In der Demokratischen Republik Kongo hat sich ein Konflikt entfaltet, der weit über das Klassenzimmer hinausreicht: Dürfen schwangere Schülerinnen ihre Ausbildung fortsetzen – oder nicht? Während das Bildungsministerium eine klare Haltung für Inklusion einnimmt, vertritt die katholische Kirche eine gegensätzliche Position.
Das staatliche Rundschreiben: Bildung für alle
Am 14. Juli 2025 veröffentlichte das kongolesische Bildungsministerium ein Rundschreiben, das eindeutig formuliert: Keine Schülerin darf aufgrund einer Schwangerschaft von der Schule ausgeschlossen werden. Weder Suspendierungen noch Sanktionen sind akzeptabel.
Damit möchte die Regierung Geschlechtergerechtigkeit fördern und sicherstellen, dass Mädchen trotz früher Schwangerschaften ihre Bildung fortsetzen können. Inklusion und die langfristige Stärkung von Mädchen sind wichtige Werte kongolesischer Bildungspolitik.

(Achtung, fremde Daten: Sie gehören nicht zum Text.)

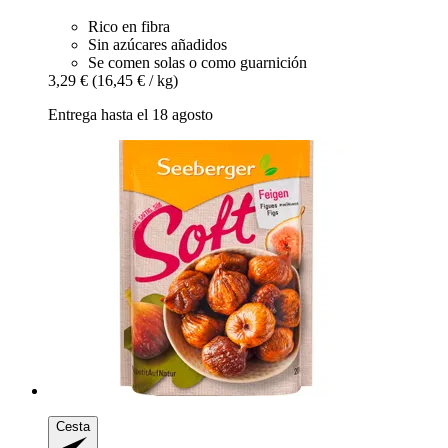
Rico en fibra
Sin azúcares añadidos
Se comen solas o como guarnición
3,29 €
(16,45 € / kg)
Entrega hasta el 18 agosto
Cesta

Die Gegenposition der katholischen Kirche
Nur zwei Tage später, am 16. Juli 2025, reagierte die katholische Bischofskonferenz. In einem eigenen Schreiben wies sie katholische Schulen an, schwangere Schülerinnen nicht weiter zu unterrichten, sondern ihnen einen Wechsel an staatliche Einrichtungen nahezulegen. Begründung: Moral und Disziplin. Der Kirche sind moralische Standards und das religiöse und soziale Profil ihrer Schulen wichtig.
Die Kirche stützt sich dabei auf das Verwaltungsabkommen („management agreement“) mit dem Staat, das ihren Schulen besondere Autonomie in Fragen von Erziehung und Werten einräumt. Mit über 18.000 katholischen Grund- und Sekundarschulen im Land hat die Entscheidung erhebliches Gewicht – fast ein Drittel der Bevölkerung gehört der katholischen Kirche an.
Gesellschaftlicher Kontext
Frühe Schwangerschaften sind in der DR Kongo weit verbreitet. Laut internationalen Organisationen heiraten rund 37 % der Mädchen vor dem 18. Lebensjahr. Viele von ihnen sind dadurch mit erheblichen Barrieren im Bildungssystem konfrontiert. Das Bildungsministerium will mit seiner neuen Richtlinie gezielt diese Ungleichheiten bekämpfen.
Was bedeutet das für die Zukunft?
Obwohl das staatliche Rundschreiben klare Vorgaben macht, bleibt die katholische Kirche bei ihrer Linie. Vorerst bedeutet das: schwangere Schülerinnen dürfen staatliche Schulen besuchen, sind aber in katholischen Einrichtungen weiterhin ausgeschlossen. Damit entsteht ein Spannungsfeld zwischen staatlichem Anspruch auf inklusive Bildung und kirchlicher Autonomie in moralischen Fragen.
Die Auseinandersetzung zeigt exemplarisch, wie Bildungspolitik, Religion und gesellschaftliche Werte miteinander ringen. Der Konflikt ist noch nicht beigelegt. Möglich wäre ein Dialog zwischen Staat und Kirche – mit dem Ziel, Mädchen nicht zwischen den Fronten von Moral und Bildung aufgerieben werden zu lassen.
Der Konflikt zeigt aber auch, dass die in Europa weit verbreitete und von der Kirche immer wiederholte Grundsatz „Die Kirchenvertretern will und muss die afrikanischen Kulturen achten“ oft nicht mehr als ein Feigenblatt ist, konservative Sozialordnungen durchzusetzen. Vielleicht ist Afrika gar nicht so konservativ, wie es afrikanische Kirchenvertreter den Europäern während synodaler Kirchenentwicklungsprozesse weiß machen wollen.